Первыми опробовали качели Тамара с Андреем. Ржаво заскрипело кольцо над головой, и пошла, пошла кувыркаться земля, поплыли и смазались, вдруг стали незнакомыми лица воспитателей и ребят. И вот уже Тамара и Андрей взмывают под крашеную тюремную крышу. Андрей при каждом взлете любопытно косит глазом на эту крышу: интересно, какая все же она, тюремная, бывает. Обыкновенная, только очень уж ухоженная. А в глаза бьет синь неба. И сердце все время проваливается, уходит в пятки и не очень-то спешит возвращаться назад.

— Выше! Выше! — непонятно, то ли сам себе командует Андрей, то ли командуют ребята внизу, то ли скрипит шест. И голова уже идет кругом, кругом и по кругу. Невероятно, но вся земля, весь белый свет помещается сейчас в его глазах. Белый свет пришел в движение и закружился перед ним. И никакой он не белый. Это просто словцо такое — белый, и лицо у него, у Андрея, сейчас белое, потому что отхлынула от него кровь, потому что жутко, когда белый свет срывается с места и идет, как снежный ком, под гору и разноцветные брызги бьют в глаза. Голубое, красное, зеленое, белое и размывчато-неопределенное и просяще-ласковое — небо, тюремная стена, земля, остатки снега на ней, лица ребят и Тамара рядом.

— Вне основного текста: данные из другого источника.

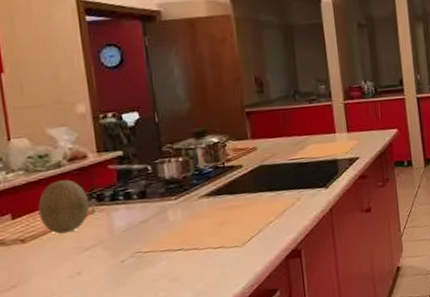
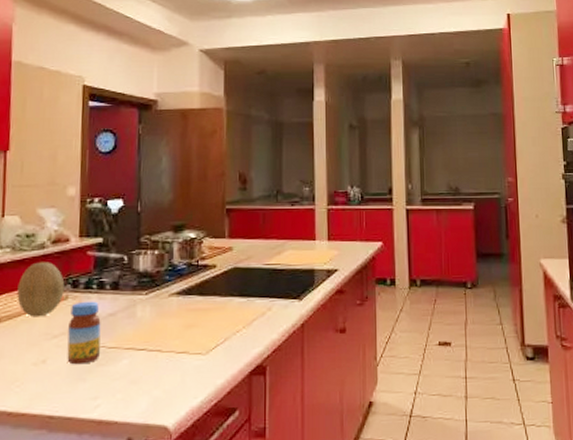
jar: none [99,211,137,273] -> present [67,301,101,365]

В последнюю минуту глаза Андрея ухватили хилый тальниково-красный кустик березы, припавшей, уцепившейся за ничто в полуразрушенном выступе тюремной стены. Но на удивление и вопрос к кустику и к себе у него уже не хватило времени. Сошедшая с оси, обезумевшая от полета и вращения земля опомнилась и притихла. Хрястнула планка под ногами, оторвались от шеста руки, будто и не было его, и пошел полет обыкновенный, человеческий, по горизонтали, и не полет, а скольжение или парение над размягченной, оттаявшей землей.

— Куда это мы? — хватая горстями воздух, еще успел спросить себя Андрей и грохнулся отяжелевшим, спрессованным полетом телом в кошеву на сани. И Тамара грохнулась туда же, на него.

Боли не было ни тогда, ни после. Только удивление: как же это так? Почему их кинуло вниз, а не вверх? А ведь могло закинуть и на тюремную крышу. Вот было бы переполоху. Лестницы-то с тюремной крыши нет. Вот бы и куковали там. А детприемниковский двор грохотал, ржал, выл, будто Андрей с Тамарой специально устроили это представление.